In the GOP primary Moore vanquished two formidable and well-financed opponents. Probably one of the most amazing facets of Moore’s victory was that his two opponents raised and spent a combined $1.5 million. Moore spent just over $200,000 but garnered 51 percent of the vote. In this day and time it is almost unbelievable to defeat two opponents who outspent you over 6 to 1 in what is considered to be essentially a name identification contest. Again, in the General Election campaign, Moore’s Democratic opponent, Bob Vance, outspent Moore over 2 to 1, yet Moore prevailed.
Speaking of money spent in judicial races, Alabama has led the nation in money spent on judicial races in the past few years. Our closest rivals have been Ohio and Texas and both of these states are over twice as large as Alabama. However, we probably will not be at the top of the heap this year for several reasons. The demise of the Democratic Party in Alabama has made us a one-party state in statewide elections, especially in judicial contests.
Secondly, Moore has consistently refused to solicit or accept special interest money.
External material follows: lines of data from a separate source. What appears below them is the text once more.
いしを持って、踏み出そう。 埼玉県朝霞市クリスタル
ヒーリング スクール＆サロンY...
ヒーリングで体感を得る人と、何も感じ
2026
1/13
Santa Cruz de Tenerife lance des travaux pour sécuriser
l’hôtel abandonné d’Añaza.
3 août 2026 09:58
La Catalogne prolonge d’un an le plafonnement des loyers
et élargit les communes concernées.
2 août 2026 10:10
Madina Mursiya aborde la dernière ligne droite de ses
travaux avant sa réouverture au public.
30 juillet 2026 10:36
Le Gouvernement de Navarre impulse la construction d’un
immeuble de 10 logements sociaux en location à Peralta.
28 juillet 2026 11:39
He will take office as the least beholding judge on the Supreme Court in quite a while. This race saw approximately $3 million spent, but Moore received less than one-fourth of those contributions. In Moore’s case, money does not always talk.
Finally, the death of the Democratic Party statewide has resulted in the demise of the tort issue. The plaintiff trial lawyers have given up hope of electing pro-plaintiff justices at the statewide level. They historically backed Democratic, plaintiff leaning judges, but their day in the sun is over in Alabama.
Laid to rest in the political graveyard are the Democratic Party, the plaintiff trial lawyers’ punitive damages, and quite possibly very expensive judicial races in Alabama. The business community now has the playing field to themselves. However, Moore proved to the business community that they are vulnerable to an evangelical, fundamentalist, right wing, grassroots, populist candidate from within the Republican Party. These social conservatives generally make up one third of GOP primary voters in Alabama. Although in special high profile presidential years like this one it can reach 50 percent. These folks are able to get the word out among their brethren as to who their man is without spending much money.
In Alabama politics the more things change sometimes the more they stay the same. In the course of Alabama political history the northern tier of the state, north of Birmingham, has always been the most religious. If Alabama is the Heart of the Bible Belt, then North Alabama is the buckle.
A cursory look at the map of the state reveals that the height of Roy Moore’s support came from North Alabama. Most folks in this region are either Church of Christ or Baptist. To say that they are religious and conservative on social issues is an understatement. They are now the heart and soul of the Republican Party in Alabama, whereas 50 years ago they were the backbone of the Democratic Party. The bulk of the population in the state is in North Alabama. That is why it will be very difficult for the Democratic Party to make a comeback. In most of the United States the economy is the paramount issue. In the Deep South it is still about race and religion.